Exercise instructions —
Copy verbatim the block of lines in the entries below whose first line contains "immunohistochemistry (IHC) histopathology" and whose last line contains "of human malignant". Leave out all other lines.

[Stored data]
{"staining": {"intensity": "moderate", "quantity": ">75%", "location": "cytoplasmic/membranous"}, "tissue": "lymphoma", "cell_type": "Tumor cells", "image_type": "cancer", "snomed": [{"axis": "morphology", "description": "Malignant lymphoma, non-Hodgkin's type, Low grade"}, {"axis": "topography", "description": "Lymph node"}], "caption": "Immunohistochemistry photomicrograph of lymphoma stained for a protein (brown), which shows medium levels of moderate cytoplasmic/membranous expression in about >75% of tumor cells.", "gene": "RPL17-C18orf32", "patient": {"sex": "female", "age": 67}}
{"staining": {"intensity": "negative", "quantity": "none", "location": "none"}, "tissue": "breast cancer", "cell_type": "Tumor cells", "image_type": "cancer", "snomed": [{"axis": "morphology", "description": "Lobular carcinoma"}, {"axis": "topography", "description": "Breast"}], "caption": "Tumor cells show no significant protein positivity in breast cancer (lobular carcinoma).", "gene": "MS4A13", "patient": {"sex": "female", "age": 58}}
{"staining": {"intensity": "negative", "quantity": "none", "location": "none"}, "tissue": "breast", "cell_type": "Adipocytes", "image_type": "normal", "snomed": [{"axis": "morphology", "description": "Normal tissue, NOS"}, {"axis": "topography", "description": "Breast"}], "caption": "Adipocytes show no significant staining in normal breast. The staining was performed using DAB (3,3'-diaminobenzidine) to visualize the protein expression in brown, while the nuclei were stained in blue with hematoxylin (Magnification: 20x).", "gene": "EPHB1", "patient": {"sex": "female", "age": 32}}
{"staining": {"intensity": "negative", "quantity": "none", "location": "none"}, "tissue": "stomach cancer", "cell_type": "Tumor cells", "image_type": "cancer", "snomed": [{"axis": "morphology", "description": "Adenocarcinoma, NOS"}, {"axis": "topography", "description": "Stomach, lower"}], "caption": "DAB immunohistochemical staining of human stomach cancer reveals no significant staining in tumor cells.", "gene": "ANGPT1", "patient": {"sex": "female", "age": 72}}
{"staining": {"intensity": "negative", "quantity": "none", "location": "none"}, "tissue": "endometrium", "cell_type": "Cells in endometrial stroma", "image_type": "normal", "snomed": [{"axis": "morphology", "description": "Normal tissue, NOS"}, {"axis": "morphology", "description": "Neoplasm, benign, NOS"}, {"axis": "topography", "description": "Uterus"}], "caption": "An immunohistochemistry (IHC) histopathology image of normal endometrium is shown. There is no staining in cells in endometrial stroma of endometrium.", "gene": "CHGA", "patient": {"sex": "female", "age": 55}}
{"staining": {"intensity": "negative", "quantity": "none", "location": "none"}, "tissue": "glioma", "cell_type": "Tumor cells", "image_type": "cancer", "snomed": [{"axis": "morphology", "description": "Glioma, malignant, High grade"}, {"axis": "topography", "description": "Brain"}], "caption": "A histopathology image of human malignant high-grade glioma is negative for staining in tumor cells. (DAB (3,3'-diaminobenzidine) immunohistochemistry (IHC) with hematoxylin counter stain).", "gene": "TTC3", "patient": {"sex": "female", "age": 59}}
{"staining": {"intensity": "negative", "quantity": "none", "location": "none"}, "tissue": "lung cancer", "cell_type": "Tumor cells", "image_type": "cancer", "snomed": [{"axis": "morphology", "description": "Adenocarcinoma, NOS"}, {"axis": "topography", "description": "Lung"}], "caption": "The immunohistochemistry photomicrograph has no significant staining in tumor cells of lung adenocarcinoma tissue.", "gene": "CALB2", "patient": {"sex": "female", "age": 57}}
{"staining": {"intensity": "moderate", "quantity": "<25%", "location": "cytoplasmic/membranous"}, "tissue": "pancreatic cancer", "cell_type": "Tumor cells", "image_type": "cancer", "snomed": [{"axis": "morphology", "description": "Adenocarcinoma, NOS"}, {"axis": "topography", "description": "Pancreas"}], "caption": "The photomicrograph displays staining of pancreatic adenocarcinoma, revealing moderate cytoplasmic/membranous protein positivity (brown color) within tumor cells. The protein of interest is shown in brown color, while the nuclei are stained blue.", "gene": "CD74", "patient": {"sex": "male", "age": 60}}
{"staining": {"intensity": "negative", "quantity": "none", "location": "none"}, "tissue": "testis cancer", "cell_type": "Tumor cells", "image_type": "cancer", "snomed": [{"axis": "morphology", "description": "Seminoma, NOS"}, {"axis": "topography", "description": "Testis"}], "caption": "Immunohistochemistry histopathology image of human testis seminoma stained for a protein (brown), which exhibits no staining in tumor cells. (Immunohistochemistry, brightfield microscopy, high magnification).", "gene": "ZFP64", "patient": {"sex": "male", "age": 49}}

Your response —
{"staining": {"intensity": "negative", "quantity": "none", "location": "none"}, "tissue": "endometrium", "cell_type": "Cells in endometrial stroma", "image_type": "normal", "snomed": [{"axis": "morphology", "description": "Normal tissue, NOS"}, {"axis": "morphology", "description": "Neoplasm, benign, NOS"}, {"axis": "topography", "description": "Uterus"}], "caption": "An immunohistochemistry (IHC) histopathology image of normal endometrium is shown. There is no staining in cells in endometrial stroma of endometrium.", "gene": "CHGA", "patient": {"sex": "female", "age": 55}}
{"staining": {"intensity": "negative", "quantity": "none", "location": "none"}, "tissue": "glioma", "cell_type": "Tumor cells", "image_type": "cancer", "snomed": [{"axis": "morphology", "description": "Glioma, malignant, High grade"}, {"axis": "topography", "description": "Brain"}], "caption": "A histopathology image of human malignant high-grade glioma is negative for staining in tumor cells. (DAB (3,3'-diaminobenzidine) immunohistochemistry (IHC) with hematoxylin counter stain).", "gene": "TTC3", "patient": {"sex": "female", "age": 59}}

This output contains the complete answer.